REQUIRED TASKS:
[A] Answer these questions from the infrastructure plan article, each on its own line:
(i) How many recommendations does the Plan set out, and across how many key areas?
(ii) Who is named as Minister for Infrastructure?
(iii) How does the Plan propose that transport funding should be covered?
[B] Using the infrastructure plan article, explain in one to three sentences why the Labour party leader welcomed the Plan.
[C] Please edit the infrastructure plan article: write out the part that opens with the words "The Plan is a" and closes with "investment and planning.", with "clarity" replaced by "certainty".

======== TEXT PASSAGE ========

28.07.2025

Blueprint for the Future: New Zealand’s 30-Year Infrastructure Plan Unveiled

Purpose

The Plan is a strategic initiative led by the Commission to guide infrastructure decision-making across central and local government, and to provide clarity and confidence to the infrastructure industry for long-term investment and planning. 

New Zealand faces infrastructure challenges, with historic underinvestment and inefficient reinvestment strategies contributing to underdeveloped key public services.  The Commission highlights that infrastructure-decision-making needs to be directed to respond to “… a growing and aging population, ongoing economic growth and international trade, technology changes, and the need to provide affordable and reliable electricity to decarbonise the economy.” 

The Plan has received bipartisan support.  Minister for Infrastructure, Chris Bishop, has stated that the Plan “… is not the … coalition government’s plan, this is New Zealand’s plan.”  Labour party leader Chris Hipkins has welcomed the Plan, noting that “if we can agree on some shared priorities, we can avoid this flip-flopping cycle where everything takes too long and costs too much.”    

Overview 

The Plan sets out 19 recommendations across four key areas:

  • Establishing affordable and sustainable funding: The Plan proposes matching funding tools to infrastructure categories including user-pays for network assets, commercial funding for economic assets, and tax funding for social infrastructure while applying user-pricing across networks to guide efficient use and investment.  It proposes that transport funding should be fully covered by user charges, and government investment should be based on long-term infrastructure needs and asset planning.  Stable, multi-year funding should be available to well-performing agencies, and investment decisions should be guided by regularly updated infrastructure pipelines and priority analyses.

======== RAW RECORDS ========

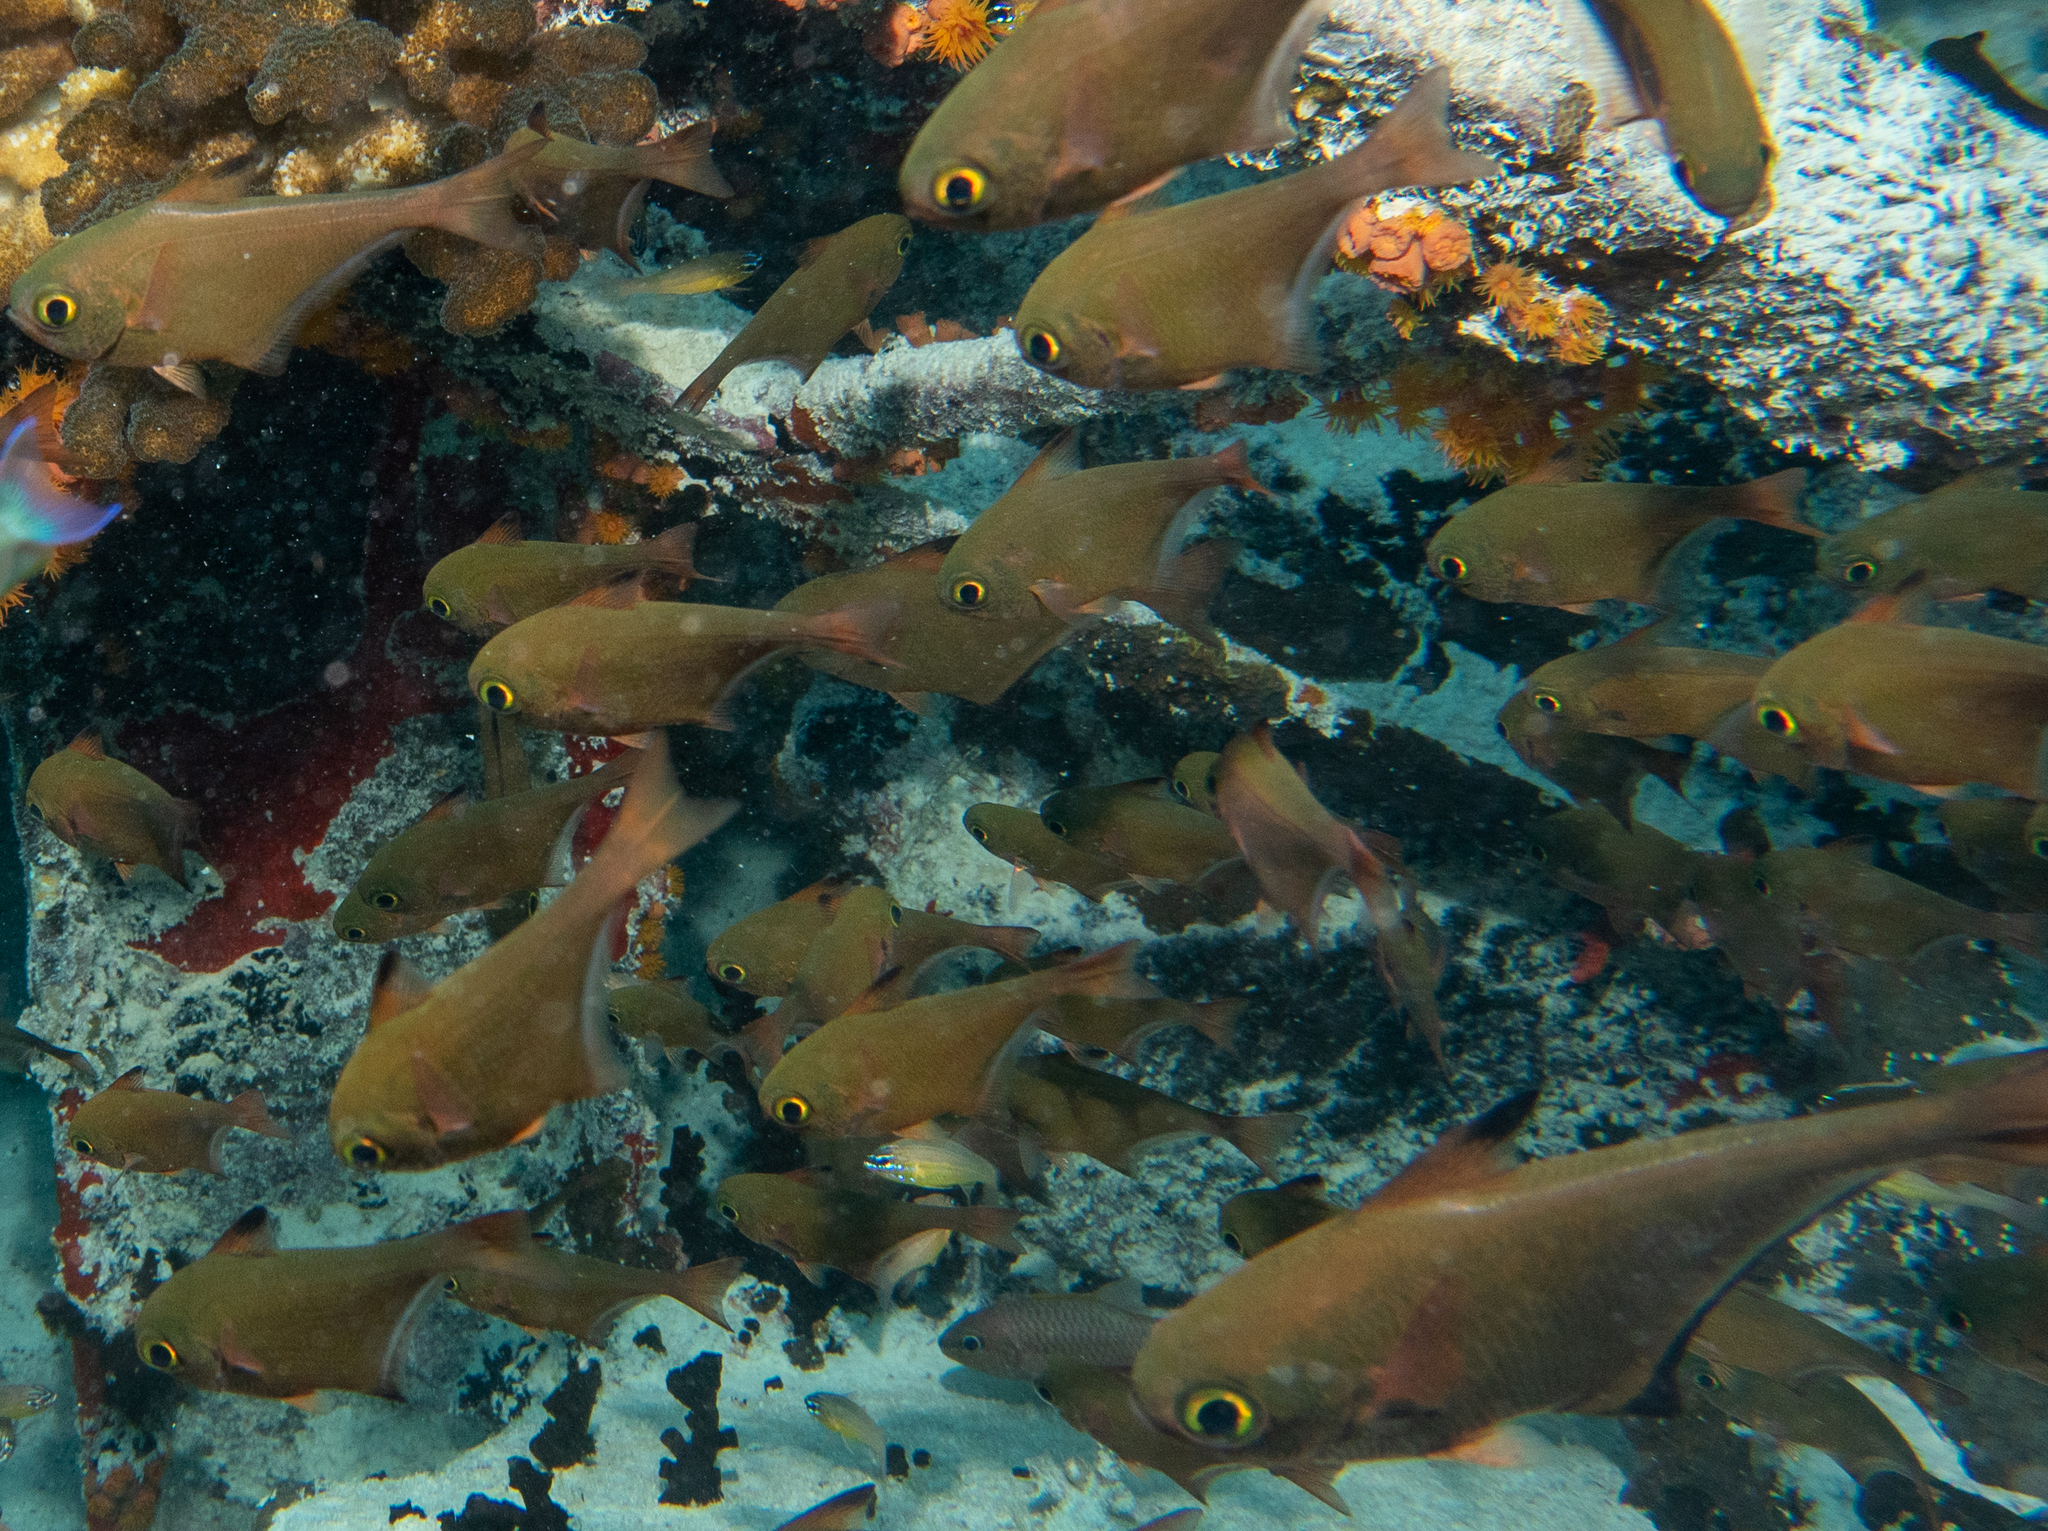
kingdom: Animalia
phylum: Chordata
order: Perciformes
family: Pempheridae
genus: Pempheris
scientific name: Pempheris vanicolensis
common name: Vanikoro sweeper
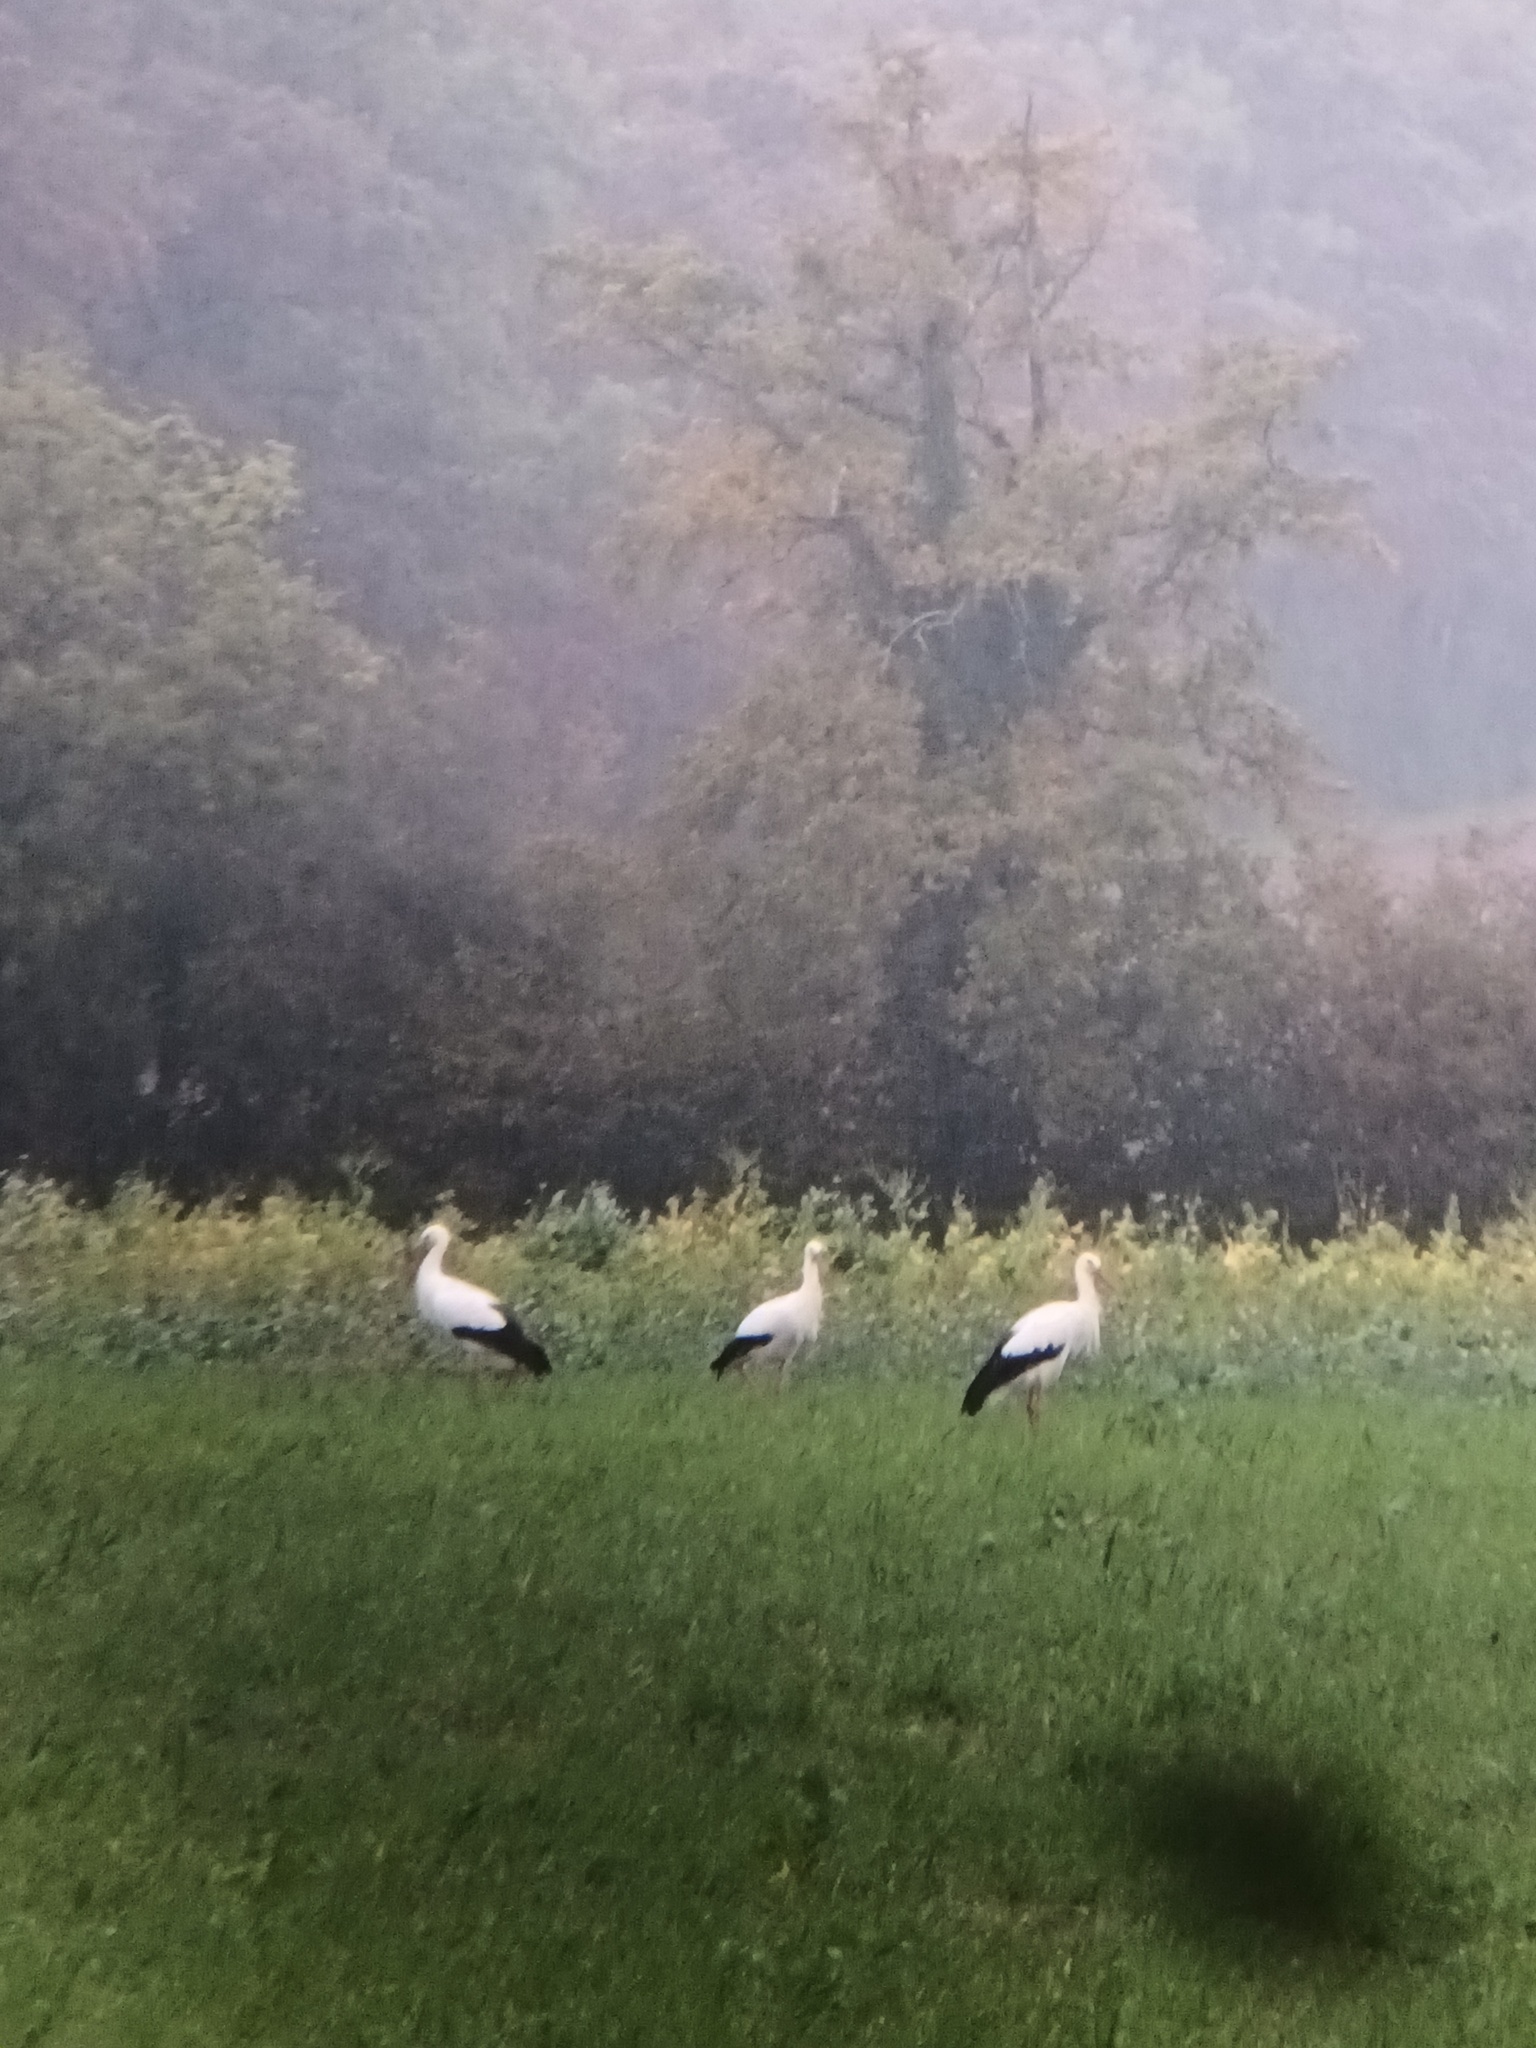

========

WRITTEN RESPONSES:
[A]
(i) 19 recommendations across four key areas
(ii) Chris Bishop
(iii) Fully by user charges

[B] Chris Hipkins said that if shared priorities can be agreed on, the country can avoid a flip-flopping cycle in which everything takes too long and costs too much.

[C]
The Plan is a strategic initiative led by the Commission to guide infrastructure decision-making across central and local government, and to provide certainty and confidence to the infrastructure industry for long-term investment and planning.